A commuting \(m\)-tuple \(S\) on \(\mathcal H\) is \textit{subnormal} if it admits a normal extension possibly on a larger Hilbert space \(\mathcal K.\) Note that \(N^*\) is a normal tuple with invariant subspace \(\mathcal K \ominus \mathcal H.\) The tuple \(\tilde{S}:=N^*|_{\mathcal K \ominus \mathcal H}\) is referred to as the \textit{dual} of \(S.\) This notion was introduced by \textit{J. Conway} in single variable [J. Oper.

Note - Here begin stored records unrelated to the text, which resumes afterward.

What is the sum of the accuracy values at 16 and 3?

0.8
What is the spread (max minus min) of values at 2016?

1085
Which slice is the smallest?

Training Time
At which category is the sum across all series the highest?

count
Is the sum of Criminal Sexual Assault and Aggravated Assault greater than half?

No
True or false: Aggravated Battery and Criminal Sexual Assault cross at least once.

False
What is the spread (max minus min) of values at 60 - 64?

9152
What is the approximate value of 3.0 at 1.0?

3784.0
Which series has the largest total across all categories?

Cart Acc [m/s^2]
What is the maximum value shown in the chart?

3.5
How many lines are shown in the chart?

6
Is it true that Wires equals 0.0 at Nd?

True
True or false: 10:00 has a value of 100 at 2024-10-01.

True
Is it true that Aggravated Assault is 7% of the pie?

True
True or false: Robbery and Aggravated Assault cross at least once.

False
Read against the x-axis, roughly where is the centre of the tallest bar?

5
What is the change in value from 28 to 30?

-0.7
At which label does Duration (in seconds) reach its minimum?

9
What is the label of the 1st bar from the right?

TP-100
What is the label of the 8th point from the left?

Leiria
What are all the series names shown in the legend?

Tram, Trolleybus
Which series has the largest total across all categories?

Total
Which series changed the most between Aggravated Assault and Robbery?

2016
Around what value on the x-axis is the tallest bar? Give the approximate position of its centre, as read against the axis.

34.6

Theory 5, 195--211 (1981; Zbl 0469.47020)] and \textit{A. Athavale} in several variables [Integral Equations Oper. Theory 12, No. 3, 305--323 (1989; Zbl 0682.47011)]. A subnormal tuple is said to be \textit{self-dual} if \(S\) is unitary equivalent to \(\tilde{S}\). A basic result in the theory of duals of subnormal operators, due to J. Conway, characterizes self-dual weighted shifts \(S\) of norm \(1\): Either \(S\) is the unilateral shift \(U\) with respect to an orthonormal basis \(\{e_n\}_{n \geq 0}\) or \(S=U+K,\) where \(K\) is the rank one operator which sends \(e_0\) to \((1/\sqrt{2}-1)e_1\) and \(Ke_n=0\) for \(n \geq 1.\)NEWLINENEWLINEThe main result in the paper under review provides a family of subnormal \(m\)-shifts \(S\) \((m \geq 2)\) (which in particular includes Fredholm subnormal \(m\)-shifts) which are far from being self-dual: \(S\) is not even similar to its dual \(\tilde{S}\). The arguments in the proof are based on examining the dimensions of the cohomology vector spaces associated with the cochain Koszul complexes of \(S\) and its dual \(\tilde{S}\).